Goûter les joies de la résistance au quotidien

Faire partie du Devoir, c'est y travailler, l'appuyer, le lire assidûment. De cette communauté, qui s'est construite depuis 100 ans, nous avons retenu quelques portraits. Chaque lundi, jusqu'en décembre, nous vous présenterons un lecteur, une lectrice, du Québec comme d'ailleurs, abonné récent ou fidèle d'entre les fidèles. Et c'est avec un jeune homme de Québec que nous lançons cette série.
Québec — Des débats entourant la sortie du film L'Erreur boréale à ceux plus récents sur le nouveau régime forestier, Étienne Bellemare-Racine, 26 ans, a suivi dans Le Devoir le dossier qui allait devenir sa profession. Tout se serait bien passé n'eût été la terrible influence du chroniqueur Jean Dion!Étienne effectue actuellement sa maîtrise en foresterie à l'Université Laval. Aussi avons-nous choisi de le rencontrer dans le nouveau pavillon de la Faculté, un magnifique ouvrage tout de bois et de lumière.
Voilà 20 bonnes minutes que nous parlons forêts, biomasse et copeaux quand notre interlocuteur, un brin gêné, nous fait cette confidence. «Étrangement, j'ai un peu intégré les longues parenthèses de Jean Dion à ma façon d'écrire et de parler. J'ai tendance à diverger et j'aime bien les sarcasmes. Avec des amis, on s'amuse à pousser des raisonnements à l'extrême.»
Étienne avait 14 ou 15 ans quand, un matin, sa mère lui a fait lire une chronique de Jean Dion. «Quand on est jeune, on est plus malléable. À force de le lire et de le trouver drôle et intéressant, ç'a modulé ma façon de penser...» Le responsable de cette pernicieuse transmission du savoir ne l'a jamais su. Fidèle lecteur, Étienne n'est toutefois pas de ceux qui écrivent aux journalistes et commentent leurs articles en ligne.
Malgré son jeune âge, il dit aimer Le Devoir parce qu'il est en papier. Et cela n'a rien à voir avec la foresterie. Enfin, d'une certaine façon. «Je passe ma journée devant mon ordinateur. Au moins, le matin, je ne déjeune pas devant mon écran.»
À Outremont où il a grandi, le journal faisait partie de la famille, avec moult débats politiques autour de la table. À l'école secondaire, un professeur projette le film de Richard Desjardins dans la classe d'Étienne. Le propos le choque.
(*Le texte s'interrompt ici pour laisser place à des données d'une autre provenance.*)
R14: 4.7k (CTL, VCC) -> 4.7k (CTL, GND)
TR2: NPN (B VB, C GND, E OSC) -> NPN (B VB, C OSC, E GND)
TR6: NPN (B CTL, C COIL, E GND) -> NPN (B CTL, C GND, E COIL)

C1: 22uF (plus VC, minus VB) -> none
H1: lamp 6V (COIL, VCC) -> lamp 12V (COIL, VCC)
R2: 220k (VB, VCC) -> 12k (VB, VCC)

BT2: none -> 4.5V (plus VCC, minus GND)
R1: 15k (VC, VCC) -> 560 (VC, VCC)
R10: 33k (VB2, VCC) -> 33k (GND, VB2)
Pour avoir passé ses étés dans le bois à travailler dans les camps de vacances, Étienne est scandalisé. Il suit le débat dans Le Devoir notamment. «Je me rappelle les textes de Louis-Gilles Francoeur là-dessus.» Un futur ingénieur forestier était né: il fera ses études universitaires à Québec, dans ce domaine.
Après six ans d'études, Étienne a pris ses distances du film et croit à la possibilité d'exploiter la forêt sans la faire disparaître. Avec le recours à la biomasse pour produire de l'énergie et les nouvelles technologies, il est convaincu que «le bois est le matériau de l'avenir».
Comme beaucoup d'autres toutefois, il est moins confiant en l'avenir du papier, journaux inclus. Mais en attendant, il goûte les joies de la résistance. Comme en témoigne cette anecdote. «Quand je vivais en appartement dans le Vieux-Québec, j'allais chercher mon Devoir en bas, dans l'entrée où le camelot le déposait. J'avais remarqué qu'il y avait deux Devoir. Puis un matin, je croise mon voisin, en pyjama, qui s'en allait chercher son journal. Il s'exclame, heureux de m'avoir démasqué: "C'est toi qui lis Le Devoir!". Il était l'autre lecteur. Les autres matins, lorsqu'il allait chercher le journal avant moi, il le déposait dans ma boîte aux lettres.»
Et l'histoire de se reproduire: «Il y a quelques semaines, quand j'ai aperçu le journal qui traînait sur la table de mon voisin (un autre, j'ai déménagé depuis), je lui ai demandé s'il était abonné. Il m'a dit oui et m'a demandé si je l'étais aussi. On s'est immédiatement sentis plus proches. Au-delà de l'anecdote, c'est comme si Le Devoir était une communauté dont on était heureux de faire partie. On se sent comme des résistants.»